Alternativer Nobelpreis vergeben

In diesem Jahr ehrt der Alternative Nobelpreis unermüdliche Kämpfer gegen Korruption, Totalitarismus und die Dürre in Afrika. „In einer Zeit alarmierender Umweltzerstörung und des Versagens politischer Führung zeigen unsere Preisträger einen Weg in eine andere Zukunft“, erklärte Preisstifter Ole von Uexküll in Stockholm. Der Right Livelihood Award – eine Auszeichnung in kritischer Distanz zu den traditionellen Nobelpreisen – geht 2018 nach Guatemala, Niger, Australien und erstmals nach Saudi-Arabien.

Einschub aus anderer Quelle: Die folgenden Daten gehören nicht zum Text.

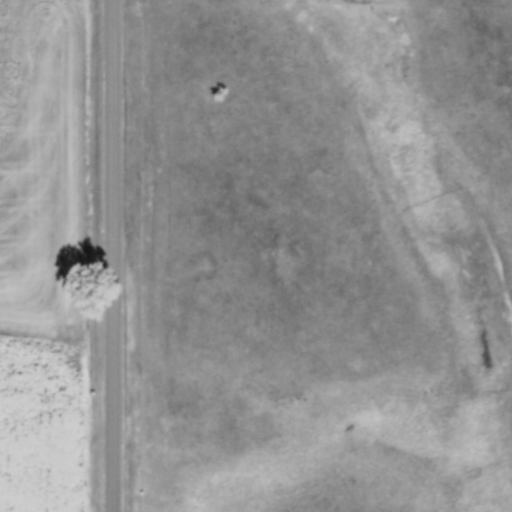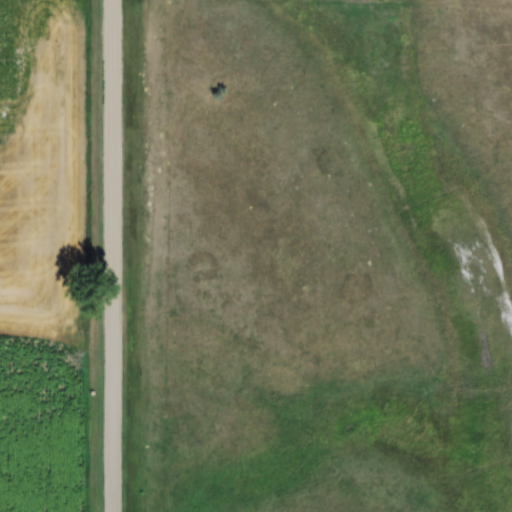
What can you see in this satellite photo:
road: (114, 256)
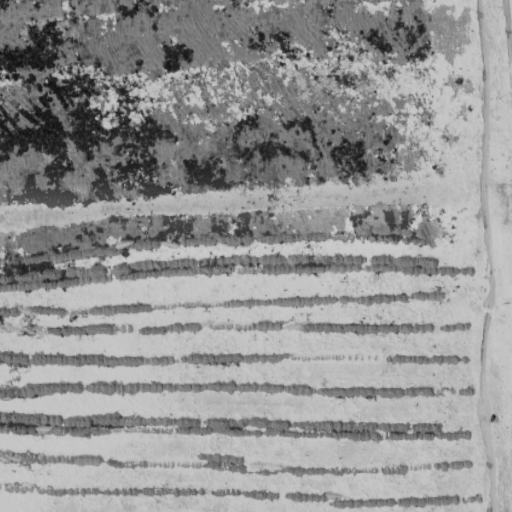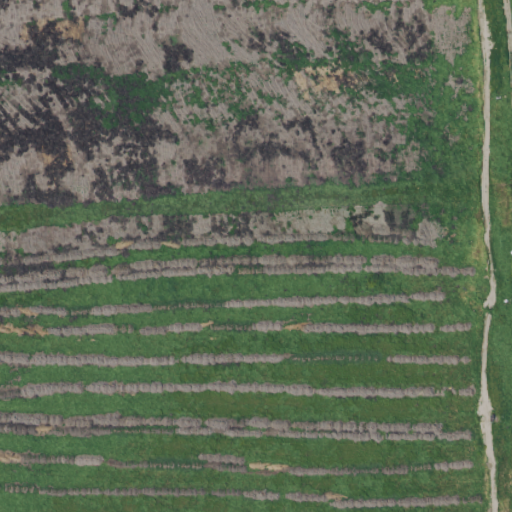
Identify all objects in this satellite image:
road: (489, 256)
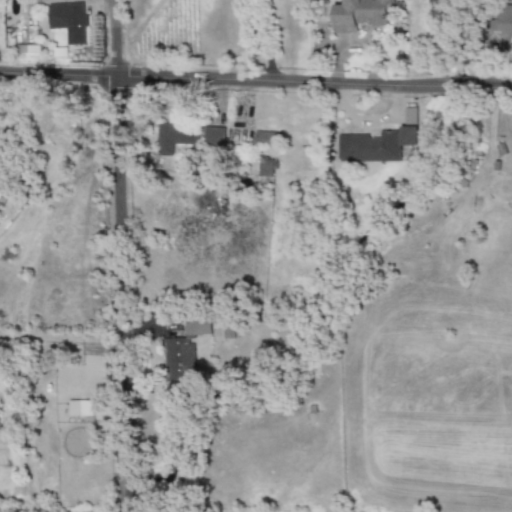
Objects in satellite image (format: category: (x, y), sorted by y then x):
building: (361, 15)
building: (67, 21)
building: (499, 30)
road: (266, 42)
building: (27, 50)
road: (218, 81)
road: (456, 91)
road: (494, 92)
building: (189, 137)
building: (266, 139)
building: (376, 146)
building: (265, 171)
road: (116, 226)
building: (197, 327)
building: (178, 360)
building: (79, 408)
road: (170, 454)
road: (128, 482)
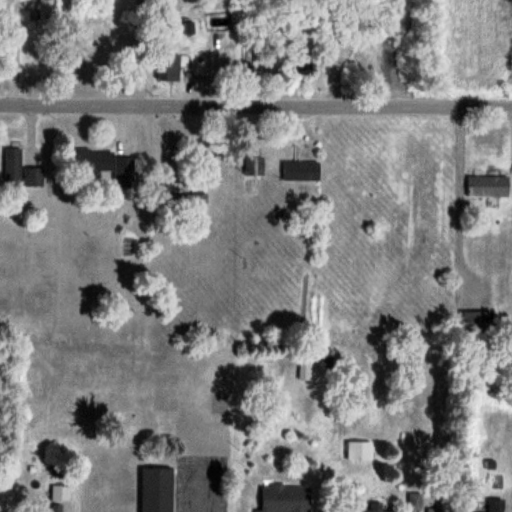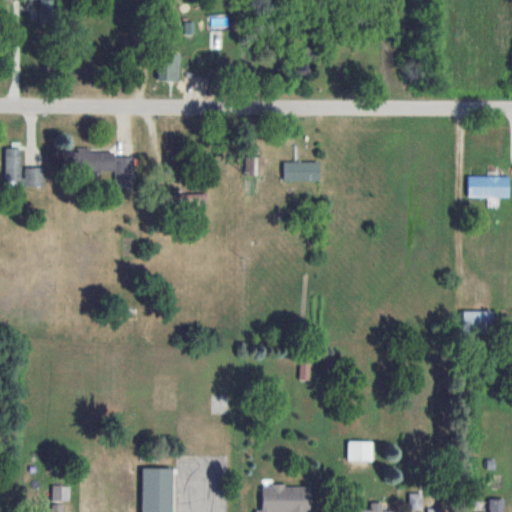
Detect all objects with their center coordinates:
building: (46, 6)
building: (216, 38)
building: (98, 49)
building: (229, 57)
building: (303, 63)
building: (170, 64)
road: (256, 105)
building: (101, 161)
building: (300, 169)
building: (20, 170)
building: (488, 186)
building: (477, 321)
building: (359, 450)
road: (199, 486)
building: (156, 489)
building: (285, 498)
building: (414, 500)
building: (495, 505)
building: (55, 506)
building: (372, 510)
building: (434, 510)
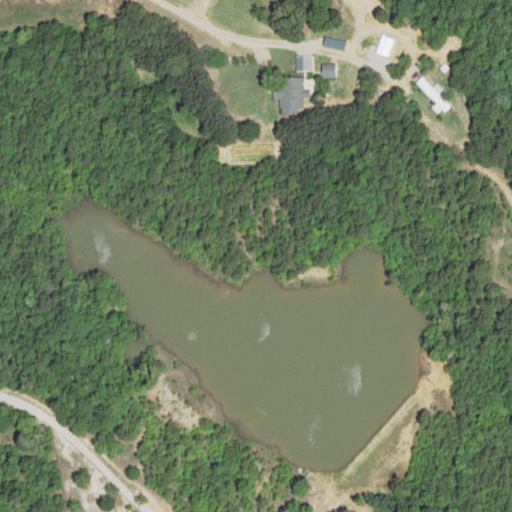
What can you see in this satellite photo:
building: (328, 70)
building: (289, 94)
building: (432, 94)
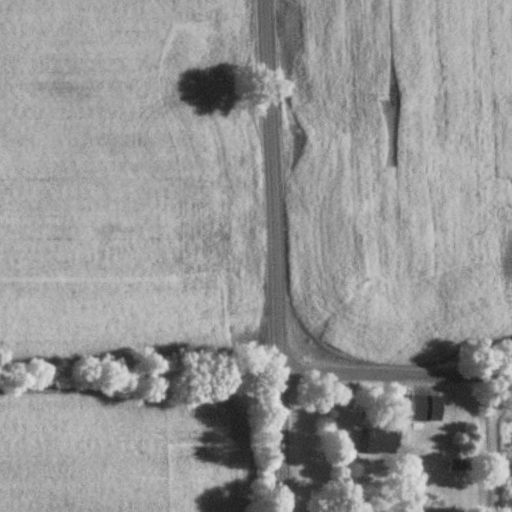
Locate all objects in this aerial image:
road: (276, 255)
road: (396, 370)
building: (426, 410)
building: (380, 443)
building: (455, 466)
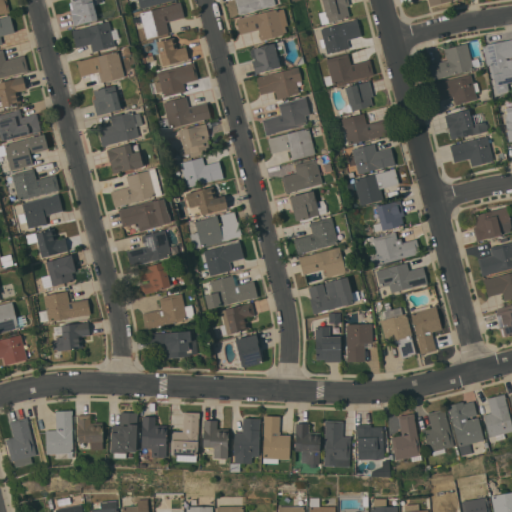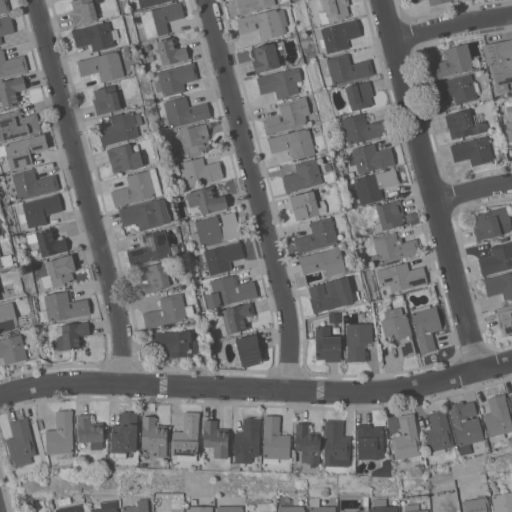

Den undotierten Ehrenpreis erhalten die Juristen Thelma Aldana und Ivan Velásquez, weil sie in Guatemala Machtmissbrauch aufdecken und Korruption verfolgen. Velásquez leitet die Internationale Kommission gegen Straflosigkeit der Vereinten Nationen (Cicig). Aldana war bis zum Frühjahr Generalstaatsanwältin in dem zentralamerikanischen Land und stieß zusammen mit Velásquez Ermittlungen gegen den inzwischen inhaftierten Präsidenten Otto Perez Molina an.

Die mit je rund 96 000 Euro dotierten Geldpreise gehen an den Bauern Yacouba Sawadogo aus Burkina Faso und den Australier Tony Rinaudo, die sich beide dafür einsetzen, dass dürres, unfruchtbares Land in Afrika landwirtschaftlich genutzt werden kann. Sawadogo sei bekannt als „der Mann, der die Wüste aufhielt“, erklärte die Stiftung. Er habe Bauern in Afrika geholfen, ihr Land wieder fruchtbar zu machen – und damit den Frieden in der Sahel-Zone unterstützt.

Zum ersten Mal werden mit dem Preis zudem Menschenrechtskämpfer aus Saudi-Arabien ausgezeichnet: Abdullah al-Hamid, Mohammed Fahad al-Kahtani, Walid Abu al-Chair bekommen ihn, weil sie friedlich das autoritäre System ihres Landes heraus- und Menschenrechte einfordern.